While Grace and Emily were over, the family was able to accomplish everyday tasks that were tougher to tackle while taking care of Vivi, too. “A lot of the stuff we used respite for was just mundane,” Jim said. “We would call those girls in so we could go to the grocery store or clean the house.” They also called on Grace and Emily when they wanted to just take a break and see a movie or spend special time with their son, Vivi’s younger brother. When they had to spend a day doing something like picking out and purchasing a couch, they didn’t have to worry or feel guilty about leaving Vivi at home. “You think ‘If I take the time to go buy a couch, am I shortchanging my daughter who needs constant play therapy?’” Since he knew Vivi would be perfectly happy hanging out and playing with play-doh with Grace and Emily, he was able to do the things he needed to do.
Eventually, Vivi’s grandma moved from Texas to Wentzville and because In-Home Respite allows for family members to serve as respite providers as long as they don’t live in the same home as the person being cared for, she could be paid to look after Vivi. “You can’t just keep going to your sister or your mother-in-law because they have their own lives and taking care of people with special needs is hard. It’s difficult for the family to be constantly called on,” he said. Jim says that because the money is coming from a third party, it makes it easier to offer to pay for a family member’s time, and makes it less awkward for the family member to accept payment for caring for their relative.
“It’s helped my family tremendously.”
Now that Vivi is older and more independent, the family doesn’t rely on respite like they used to. She graduated from high school and is headed to St. Charles Community College this fall.
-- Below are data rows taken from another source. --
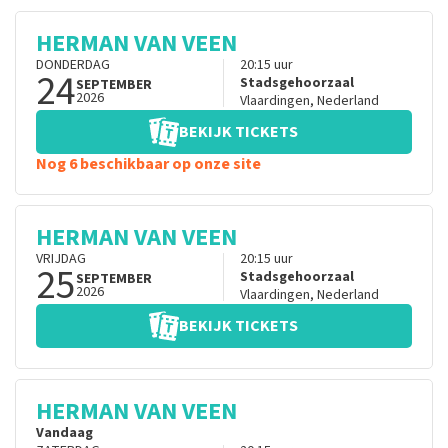
HERMAN VAN VEEN
DONDERDAG
20:15
uur
24
Stadsgehoorzaal
SEPTEMBER
2026
Vlaardingen
,
Nederland
BEKIJK TICKETS
Nog 6 beschikbaar op onze site
HERMAN VAN VEEN
VRIJDAG
20:15
uur
25
Stadsgehoorzaal
SEPTEMBER
2026
Vlaardingen
,
Nederland
BEKIJK TICKETS
HERMAN VAN VEEN
Vandaag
She can be left alone at home like any other adult, so the family says they haven’t touched the funding in years. Since it wasn’t a “use it or lose it” allowance, they didn’t feel the pressure to use unnecessary respite, but could rest assured that it was there just in case an emergency situation arose.
Reflecting on the times when respite was their lifeline, Jim said “If we hadn’t gotten the type of help we got early on, we probably would’ve had to move or my wife would’ve had to change her professional aspirations.” He says it’s hard to imagine what life would look like now but that not having respite would’ve had a “significant negative impact” on their family. “It’s helped my family tremendously,” he said.